Data eventually attempts to use a pulse from the deflector aimed at the center of the rift to create the explosion, but this fails to produce any effect. Meanwhile, as Troi listens to Hagen, she hears him mention "eyes in the dark" and realizes that he has been having the same dream she has. This leads her to realize that it is not a dream, but a message. As Data looks for other solutions with Troi, they realize that "eyes in the dark" may refer to the nearby binary star system, and "one moon circling" may be a description of a hydrogen atom. Data and Troi work out that there must be another ship from a psychic race trapped on the other side of the rift who is aware of their presence but looking for hydrogen to create an explosion. Troi goes to sleep to contact the other species through the dream, while Data vents hydrogen into the rift. An explosion soon occurs, and both the Enterprise and the alien ship are freed. As the crew recovers, Data returns the ship to Picard, but not before ordering everyone to get some sleep.

==Production==
The episode's story was devised by Shari Goodhartz, with the script by Pamela Douglas and Jeri Taylor.

The episode made use of hydrogen as a plot device.

The episode was intended as a vehicle for Marina Sirtis, but she disliked it due to her fear of heights and the requirement that she be strapped into a flying harness.

The model used for the USS Brattain is the same as was used for the USS Reliant in Star Trek II: The Wrath of Khan. The ship is occasionally referred to as the USS Brittain due to a spelling error on the exterior of the model.

==Reception==
Zack Handlen of The A.V. Club noted that the episode "...lacked that mild twist at the end to make it memorable" but also that "This kind of episode is really the meat-and-potatoes of this sort of show, so it's impressive to realize that TNG has gotten to the point where delivering the expected is no longer entirely satisfactory". According to James Hunt of Den of Geek "It’s not completely incompetent, but it’s hard to imagine anyone loving this episode".

TechRepublic placed the episode in its list of "The five worst Star Trek: The Next Generation episodes ever".

Jonathan Frakes referred to the episode as "a yawner".

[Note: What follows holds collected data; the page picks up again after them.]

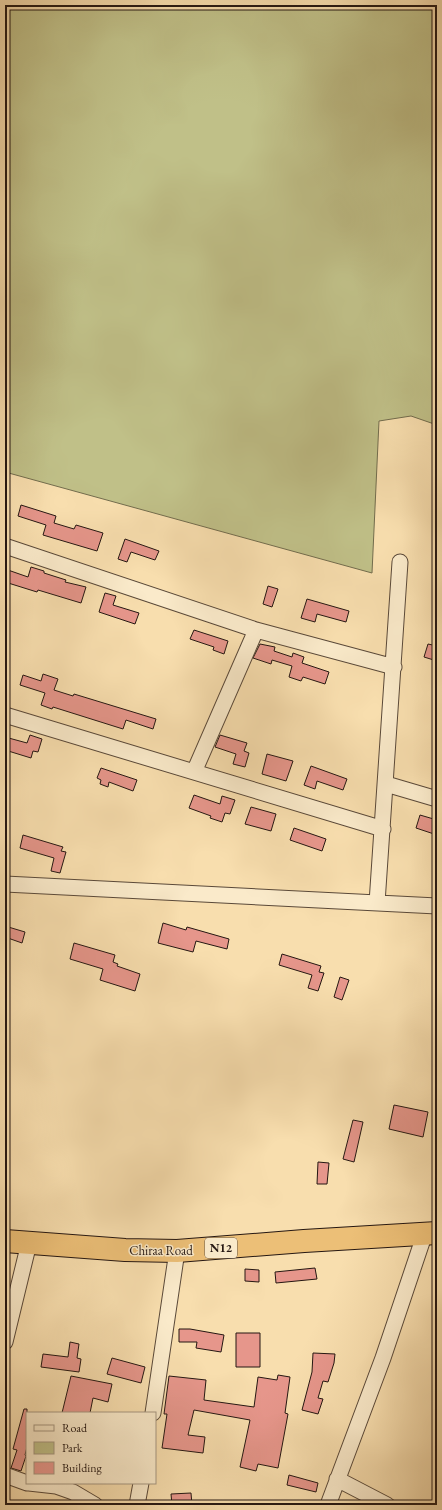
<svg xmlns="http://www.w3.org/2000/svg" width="442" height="1510" font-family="'EB Garamond',serif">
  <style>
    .green { fill: #c0c088; stroke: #726c4d }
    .building { fill: #e6968b; stroke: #251712 }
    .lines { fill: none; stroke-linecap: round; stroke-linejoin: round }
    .minor-casing { stroke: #5a4939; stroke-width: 17 }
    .highway-casing { stroke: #251712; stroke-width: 24 }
    .minor { stroke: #faeaca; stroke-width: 15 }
    .highway { stroke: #ecbf77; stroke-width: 22 }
    .labels { text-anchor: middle; stroke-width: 3; stroke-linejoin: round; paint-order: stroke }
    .shield { fill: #faeaca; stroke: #655649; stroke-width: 1 }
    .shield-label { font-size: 12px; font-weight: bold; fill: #251712 }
    .street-label { font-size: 13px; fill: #251712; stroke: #faeaca }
  </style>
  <rect width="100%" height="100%" fill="#f8deae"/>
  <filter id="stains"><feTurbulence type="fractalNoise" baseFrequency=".005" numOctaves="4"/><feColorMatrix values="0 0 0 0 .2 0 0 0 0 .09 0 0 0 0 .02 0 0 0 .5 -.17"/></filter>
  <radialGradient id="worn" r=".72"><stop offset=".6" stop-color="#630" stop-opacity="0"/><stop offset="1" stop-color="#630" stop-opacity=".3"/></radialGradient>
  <path class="green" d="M5,5H437V425L411,416L379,421L372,573L5,472Z"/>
  <path class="building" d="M21,505L56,516L54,523L74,529L76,525L103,533L97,551L43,535L46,525L18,516Z
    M125,539L159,551L155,560L131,552L127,562L118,559Z
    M31,567L44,571V573L66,580L65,582L86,587L81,603L38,590L37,592L5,582V569L28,577Z
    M268,586L278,589L272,607L263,604Z
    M105,593L116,596L113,605L139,613L135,624L99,612Z
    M307,599L349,611L346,622L317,614L315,622L301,618Z
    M194,630L228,641L224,654L213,650L214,647L190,639Z
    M260,644L275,647L274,651L292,657L293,653L304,657L302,663L329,672L325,684L303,677L301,681L289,677L292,666L272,660L271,664L253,658Z
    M428,644L437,646V661L424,657Z
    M43,674L58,679L54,690L73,696L74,694L156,719L153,729L126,720L123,729L53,707L52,709L41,705L45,693L20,685L23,675L41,681Z
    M30,735L42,739L38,752L33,751L31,758L5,750V737L27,743Z
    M220,735L247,743L244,751L249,753L245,767L233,764L236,754L215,747Z
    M267,754L293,761L286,781L262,774Z
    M311,766L347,779L343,790L317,781L315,789L304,785Z
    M101,768L137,780L133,791L109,782L108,787L100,784L101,780L97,778Z
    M194,795L220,804L222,796L235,800L230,814L225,813L222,822L210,818L211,816L189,808Z
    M251,807L276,814L271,831L245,824Z
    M420,815L437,820V835L416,828Z
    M294,828L326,839L322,851L290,840Z
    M23,835L63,847L61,851L66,852L60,873L51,871L54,858L20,848Z
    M163,923L186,930L187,927L229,939L227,949L196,941L193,952L158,943Z
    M5,926L25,932L22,943L5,937Z
    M74,943L115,955L113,962L118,964L117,966L140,974L135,991L100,980L103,969L70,959Z
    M282,954L321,966L319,972L324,973L318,991L308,988L312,975L279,965Z
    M340,977L349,980L342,1000L334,997Z
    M394,1105L428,1112L423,1137L389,1129Z
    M353,1120L363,1122L354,1162L343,1159Z
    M318,1162L329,1163L327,1184H317Z
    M315,1268L317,1279L276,1283L275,1272Z
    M245,1269L259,1270V1282L245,1281Z
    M179,1329H190L224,1335L221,1352L196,1348L197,1342H179Z
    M236,1333H260V1367H236Z
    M70,1342L79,1344L77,1358L81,1359L79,1372L41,1367L43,1354L68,1357Z
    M313,1353L335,1354L334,1363L328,1382L323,1381L318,1398L323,1399L318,1414L302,1410L312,1372Z
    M112,1358L145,1367L141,1383L107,1374Z
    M278,1375L290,1377L285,1413L288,1414L278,1468L258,1464L256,1471L240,1467L250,1420L194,1410L188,1435L205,1437L203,1453L162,1448L167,1414H164L169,1376L206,1380L204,1400L254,1407L258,1377L277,1380Z
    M71,1376L112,1384L108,1402L93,1398L90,1413H62Z
    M24,1409H27V1447L25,1455L26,1456L21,1471L11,1468L17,1450L13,1449Z
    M289,1475L318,1483L316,1492L287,1485Z
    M191,1493L192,1505H172L171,1494Z"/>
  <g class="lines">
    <defs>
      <path id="minor" d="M5,546L256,630L394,667
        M5,715L383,829
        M194,772L256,630
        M386,784L437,799
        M5,884L437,906
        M377,903L400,562
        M5,1342L29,1243
        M153,1413L177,1251
        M5,1475L27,1483
        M337,1479L387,1505
        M29,1483L56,1486L73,1492L95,1505
        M137,1505L141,1483
        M328,1505L383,1358L425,1233"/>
      <path id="highway" d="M5,1241L125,1250L177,1251L304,1241L437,1233"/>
    </defs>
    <use href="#minor" class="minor-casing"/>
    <use href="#highway" class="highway-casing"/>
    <use href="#minor" class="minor"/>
    <use href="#highway" class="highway"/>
  </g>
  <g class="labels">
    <rect class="shield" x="205" y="1238" width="32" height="20" rx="3"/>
    <g class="shield-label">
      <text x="221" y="1252">N12</text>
    </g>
    <g class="street-label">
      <text x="161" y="1255">Chiraa Road</text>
    </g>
  </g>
  <rect width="442" height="1510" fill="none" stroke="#f8deae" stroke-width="20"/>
  <rect x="6" y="6" width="430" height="1498" fill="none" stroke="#251712" stroke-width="2"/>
  <rect x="10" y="10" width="422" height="1490" fill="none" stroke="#251712"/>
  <rect x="26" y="1412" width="130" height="72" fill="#faeaca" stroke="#a59680"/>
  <rect x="34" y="1425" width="20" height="6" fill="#faeaca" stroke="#a59680"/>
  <text x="62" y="1432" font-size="12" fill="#251712">Road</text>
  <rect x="34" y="1442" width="20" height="12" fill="#c0c088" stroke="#a59680"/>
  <text x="62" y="1452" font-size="12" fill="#251712">Park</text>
  <rect x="34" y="1462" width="20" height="12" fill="#e6968b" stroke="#a59680"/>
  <text x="62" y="1472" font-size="12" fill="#251712">Building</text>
  <rect width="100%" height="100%" filter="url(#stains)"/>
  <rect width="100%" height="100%" fill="url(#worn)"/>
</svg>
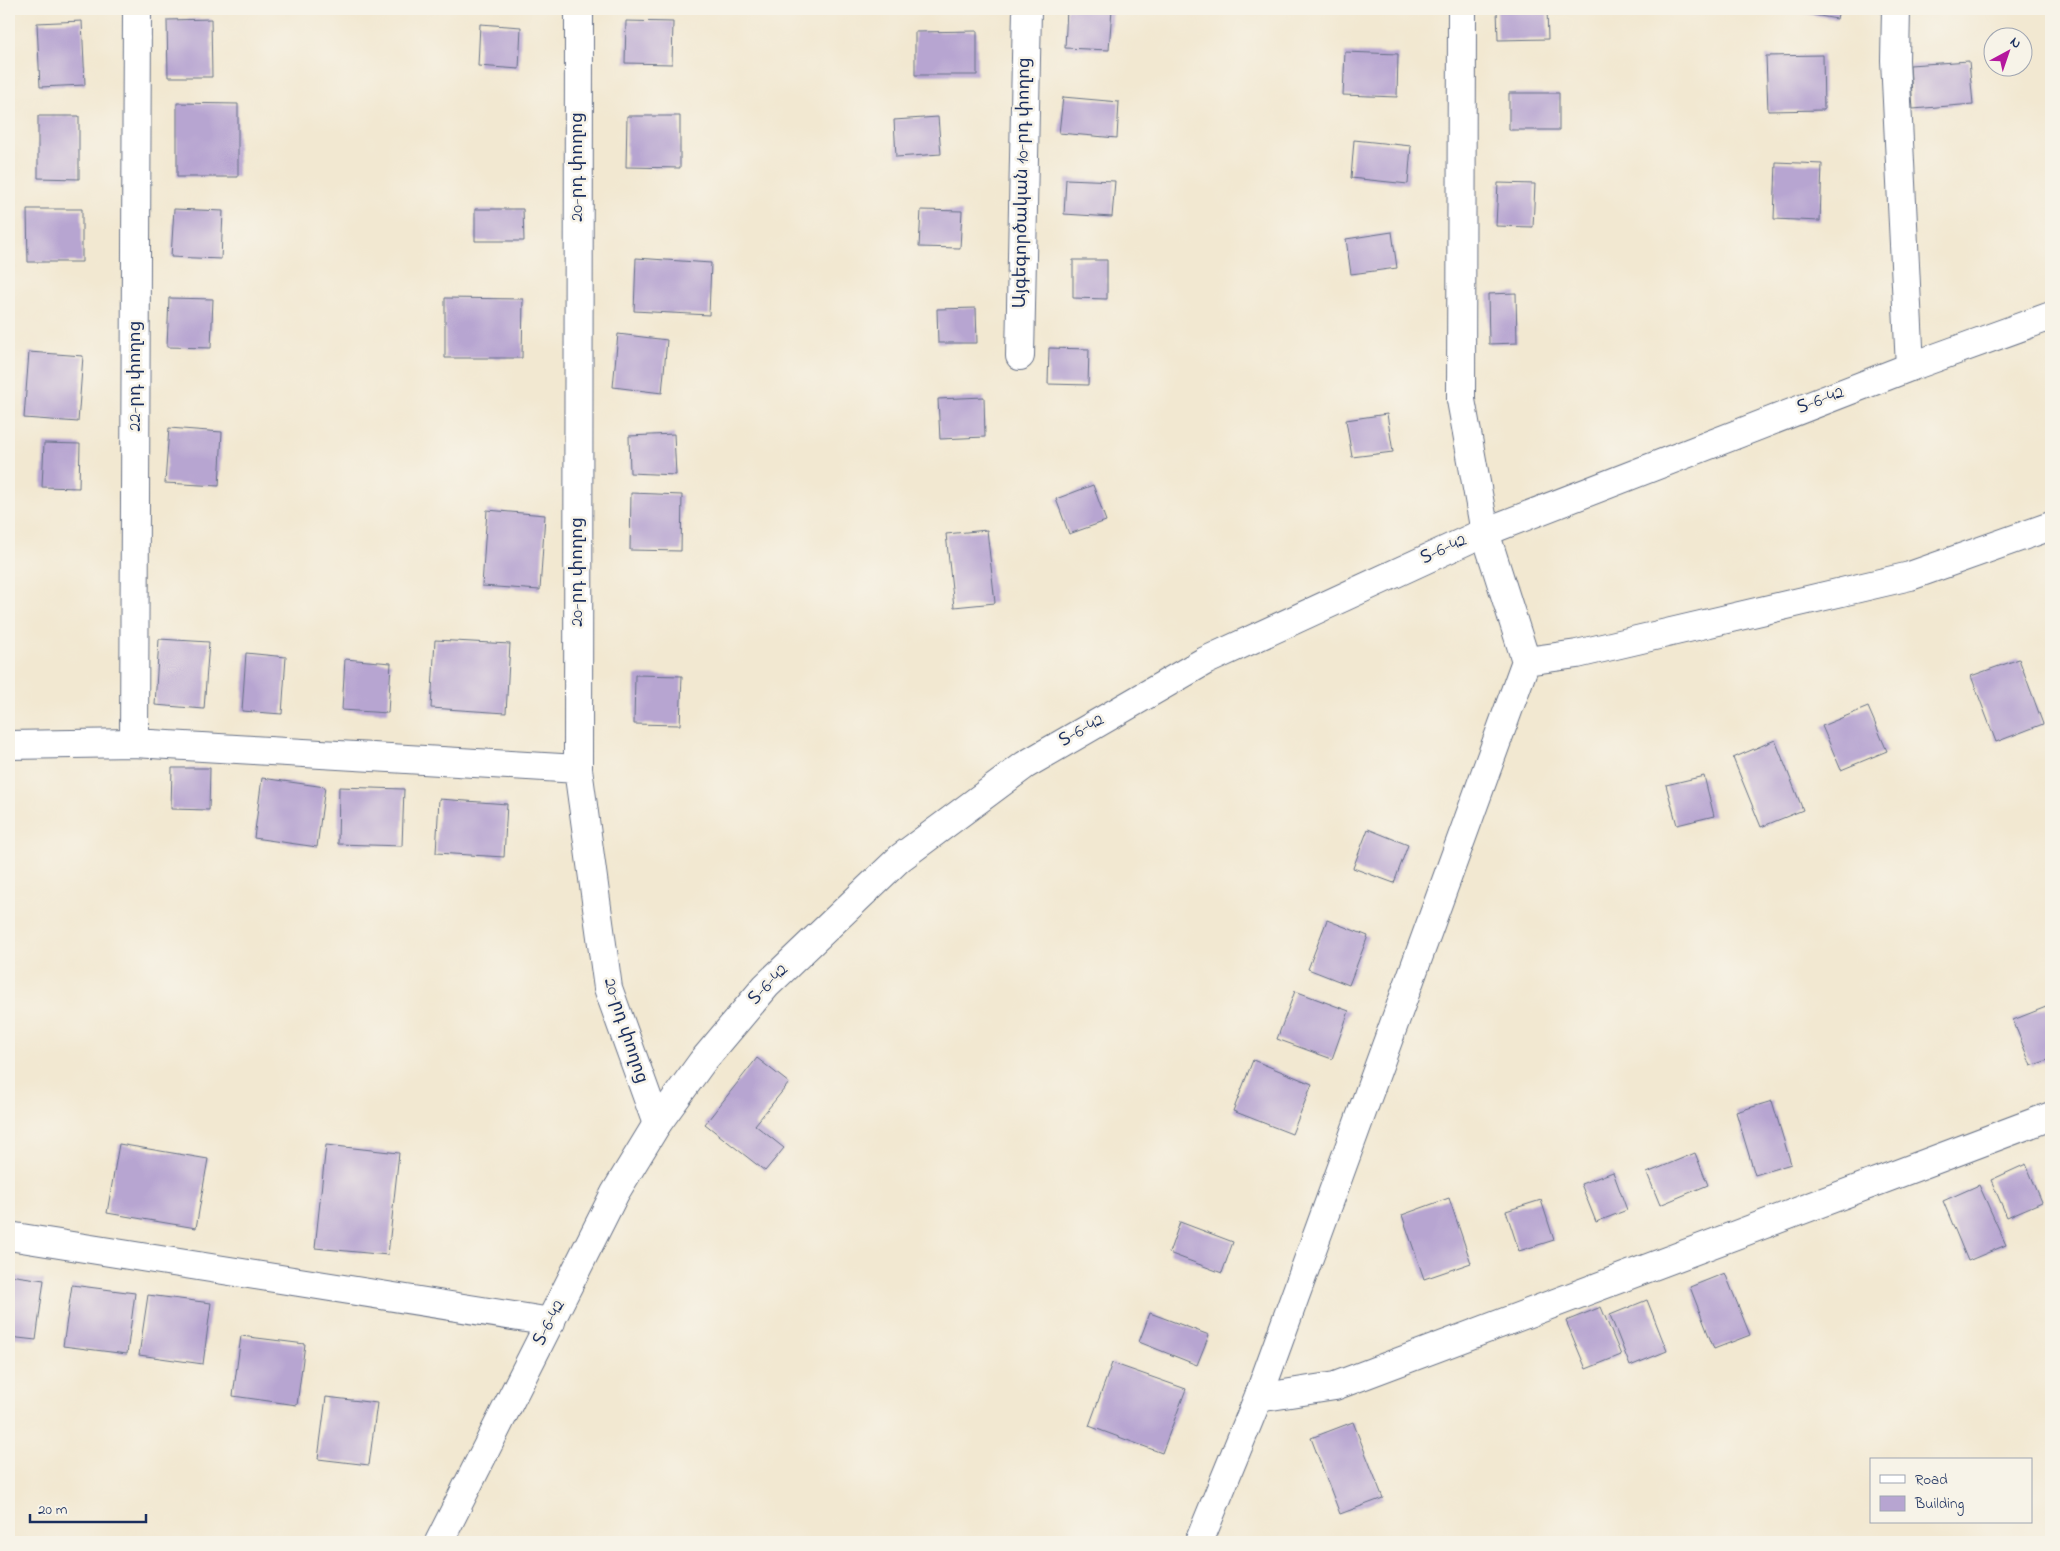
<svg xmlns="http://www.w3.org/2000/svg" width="2060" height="1551" viewBox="0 0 2060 1551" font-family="'Indie Flower','Noto Sans Armenian',sans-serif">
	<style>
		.building { fill: #b7a5d1 }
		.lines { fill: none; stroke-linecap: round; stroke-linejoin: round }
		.minor-casing { stroke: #667086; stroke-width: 30 }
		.major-casing { stroke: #667086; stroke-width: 30 }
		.minor { stroke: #fff; stroke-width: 28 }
		.major { stroke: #fff; stroke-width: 28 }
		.labels { text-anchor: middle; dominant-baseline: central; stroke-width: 5; stroke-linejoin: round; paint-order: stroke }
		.street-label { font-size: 18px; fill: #1b2f5e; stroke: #f7f3e8 }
	</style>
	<rect width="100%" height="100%" fill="#f7f3e8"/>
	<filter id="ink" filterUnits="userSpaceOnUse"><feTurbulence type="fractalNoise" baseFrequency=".02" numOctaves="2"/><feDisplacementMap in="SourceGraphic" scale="10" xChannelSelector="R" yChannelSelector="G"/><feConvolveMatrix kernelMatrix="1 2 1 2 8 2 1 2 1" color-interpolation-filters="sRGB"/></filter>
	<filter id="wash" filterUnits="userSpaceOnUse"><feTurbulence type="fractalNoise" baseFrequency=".0096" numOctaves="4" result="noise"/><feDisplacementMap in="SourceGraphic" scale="20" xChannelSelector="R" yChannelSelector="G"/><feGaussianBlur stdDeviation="1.12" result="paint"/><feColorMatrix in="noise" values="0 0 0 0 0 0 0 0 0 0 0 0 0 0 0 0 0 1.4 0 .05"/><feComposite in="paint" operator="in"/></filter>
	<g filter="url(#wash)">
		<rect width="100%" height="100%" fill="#f2e8d1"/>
		<g id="blocks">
			<path class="building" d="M1067 9H1112L1109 50 1065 48Z
				M1497 9H1547L1548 39 1498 40Z
				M1796 9H1839L1837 19 1796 12Z
				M211 19 212 77H168L167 20Z
				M82 21 85 85 40 87 37 23Z
				M626 21 673 22 672 64 625 63Z
				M480 24 521 27 519 69 478 66Z
				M977 31V75H915V32Z
				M1345 52 1398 54 1397 97 1343 95Z
				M1823 55 1824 110 1768 111 1766 56Z
				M1969 61 1973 104 1913 109 1910 65Z
				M1509 93H1559V130H1509Z
				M1063 97 1119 102 1117 138 1059 133Z
				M177 103 238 104V177H177Z
				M38 116H79V179L38 178Z
				M627 116H680V168L626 167Z
				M938 117 941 154 896 157 894 120Z
				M1354 140 1411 146 1408 184 1351 178Z
				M1776 162 1822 164 1820 221 1774 219Z
				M1066 179 1115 181 1112 217 1064 214Z
				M1498 183 1535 184 1533 227 1496 226Z
				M27 209H82V262H28Z
				M174 209 223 211 221 259 171 257Z
				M475 209H523L524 241H475Z
				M921 210 962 211 960 248 919 247Z
				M1392 232 1397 268 1351 274 1346 239Z
				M636 258 711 263 709 315 634 311Z
				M1073 260H1107V299L1073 298Z
				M1516 293 1517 343 1489 344 1488 294Z
				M169 298 213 299 211 348 167 347Z
				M445 298 523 299 522 358H445Z
				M976 308 977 343H938L937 309Z
				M618 334 667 340 662 393 613 387Z
				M1049 348 1089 349 1088 385 1048 384Z
				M29 352 83 356 78 422 24 418Z
				M984 397 985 437 940 439 938 399Z
				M1387 414 1393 452 1352 457 1346 420Z
				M169 428 222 432 219 486 165 483Z
				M674 434 676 475 630 473 629 436Z
				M44 443 80 444 79 488 42 487Z
				M1093 485 1106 521 1069 534 1056 499Z
				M631 493 682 495 681 551 630 550Z
				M487 510 545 515 540 590 482 586Z
				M987 530 995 603 954 607 946 534Z
				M159 639 209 642 204 709 155 705Z
				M435 640 510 644 506 713 431 708Z
				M246 653 286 657 282 714 242 711Z
				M345 659 391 663 388 713 342 710Z
				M2019 659 2043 724 1996 742 1971 676Z
				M635 675 682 676 680 725 634 724Z
				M1868 707 1887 751 1841 770 1822 726Z
				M1775 740 1803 810 1761 827 1733 758Z
				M172 768H210L209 810 171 809Z
				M1704 776 1714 816 1677 825 1666 785Z
				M262 778 325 787 317 847 254 838Z
				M339 787 404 789 402 846 338 844Z
				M439 799 507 804 504 857 436 853Z
				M1368 829 1408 845 1394 883 1353 868Z
				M1327 920 1368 936 1349 985 1308 969Z
				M1295 991 1349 1011 1332 1059 1277 1039Z
				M2046 1007 2051 1020V1059L2031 1066 2013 1020Z
				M757 1058 789 1083 755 1125 784 1148 765 1171 705 1124Z
				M1253 1060 1312 1084 1292 1134 1233 1111Z
				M1772 1101 1791 1164 1755 1175 1736 1112Z
				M119 1144 208 1159 196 1228 107 1213Z
				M326 1145 399 1153 388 1255 315 1248Z
				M1695 1153 1708 1185 1660 1205 1647 1173Z
				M2026 1164 2042 1202 2007 1217 1991 1180Z
				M1613 1172 1627 1210 1596 1222 1581 1184Z
				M1979 1185 2006 1245 1968 1261 1943 1201Z
				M1449 1198 1471 1263 1424 1279 1402 1215Z
				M1541 1200 1554 1240 1519 1251 1506 1211Z
				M1180 1222 1233 1242 1222 1273 1169 1253Z
				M1725 1273 1750 1335 1714 1349 1690 1287Z
				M9 1275 44 1280 36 1340 9 1337Z
				M72 1285 135 1293 127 1354 63 1346Z
				M148 1295 211 1303 203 1364 139 1355Z
				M1647 1300 1667 1351 1630 1366 1610 1315Z
				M1601 1307 1621 1355 1586 1369 1566 1321Z
				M1150 1313 1209 1335 1197 1365 1139 1342Z
				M241 1336 305 1344 297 1405 233 1396Z
				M1112 1363 1186 1389 1162 1453 1089 1426Z
				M326 1397 377 1403 369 1465 318 1459Z
				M1353 1422 1383 1498 1340 1514 1311 1438Z"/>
		</g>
	</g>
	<g filter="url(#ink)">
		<use href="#blocks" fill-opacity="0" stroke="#667086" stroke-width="1"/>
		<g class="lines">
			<g class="minor-casing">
				<path id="minor" d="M579 9 578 769 608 988 657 1124
					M1896 9 1895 60 1910 367
					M1020 356 1027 9
					M1526 661 1577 654 1910 576 2051 526
					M134 743 137 9
					M9 745 134 743 578 769
					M9 1236 551 1322
					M1258 1398 1335 1386 2051 1116
					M1199 1542 1258 1398 1526 661 1485 532 1461 400 1462 9"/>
			</g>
			<g class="major-casing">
				<path id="major" d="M439 1542 615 1193 657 1124 702 1062 766 986 900 858 1025 765 1205 661 1485 532 1910 367 2051 316"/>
			</g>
			<use href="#minor" class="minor"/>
			<use href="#major" class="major"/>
		</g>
	</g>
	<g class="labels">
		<g class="street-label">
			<text transform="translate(578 167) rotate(-90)">20-րդ փողոց</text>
			<text transform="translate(1023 183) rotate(-89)">Այգեգործական 10-րդ փողոց</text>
			<text transform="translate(136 376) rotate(-90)">22-րդ փողոց</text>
			<text transform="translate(1821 401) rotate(-21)">Տ-6-42</text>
			<text transform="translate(1444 550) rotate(-25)">Տ-6-42</text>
			<text transform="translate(578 572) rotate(-90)">20-րդ փողոց</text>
			<text transform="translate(1082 731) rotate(-30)">Տ-6-42</text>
			<text transform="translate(769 985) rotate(-47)">Տ-6-42</text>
			<text transform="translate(625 1031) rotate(72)">20-րդ փողոց</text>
			<text transform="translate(550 1323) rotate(-63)">Տ-6-42</text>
		</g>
	</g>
	<rect width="2060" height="1551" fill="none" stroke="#f7f3e8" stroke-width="30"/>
	<rect x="1870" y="1458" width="162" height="65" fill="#f7f3e8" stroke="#9fa5b1"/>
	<rect x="1880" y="1475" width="25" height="8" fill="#ffffff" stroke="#9fa5b1"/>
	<text x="1915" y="1484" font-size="15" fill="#1b2f5e">Road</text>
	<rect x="1880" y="1496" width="25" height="15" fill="#b7a5d1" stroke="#9fa5b1"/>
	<text x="1915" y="1508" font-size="15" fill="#1b2f5e">Building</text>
	<g transform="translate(2008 52) rotate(40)"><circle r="24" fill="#f7f3e8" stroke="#9fa5b1"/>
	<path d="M0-4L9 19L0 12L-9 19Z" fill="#b5179e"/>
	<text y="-8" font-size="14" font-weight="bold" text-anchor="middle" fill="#1b2f5e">N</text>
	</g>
	<path d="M30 1514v8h116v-8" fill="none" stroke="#1b2f5e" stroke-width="2.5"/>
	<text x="38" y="1514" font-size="15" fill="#1b2f5e" stroke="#f7f3e8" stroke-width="4" paint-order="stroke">20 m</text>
</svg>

H&I noted this episode as one featuring scary Star Trek content. TheGamer ranked this one of the top 25 creepiest episodes of all Star Trek series. They note a number of scenes with frightening imagery, depicted in hallucinations or dreams. Den of Geek ranked this episode the 22nd most scary episode of all Star Trek series up to that time. They also felt the episode was "weird" and were critical of the Troi dream sequences and outfits, particularly her sleep attire, "..a sleeveless halter neck with a choker-style collar? Did she just get back from clubbing..?" ScreenRant ranked this the most frightening episode of Star Trek: The Next Generation, elaborating, "it's unsettling to say the least" as the crew, unable to REM sleep, contend with paranoia, exhaustion, and fear. They also ranked it as the 4th scariest episode of all Star Trek franchise episodes. In particular they praised the creepiness of Dr. Crusher's hallucination on the Enterprise, when a morgue full of corpses come alive in unison, giving a macabre surprise.

== Home video ==
This episode was released in the United States on September 3, 2002, as part of the Star Trek: The Next Generation season four DVD box set.

==DVD==
- Star Trek The Next Generation DVD set, volume 4, disk 5, selection 1.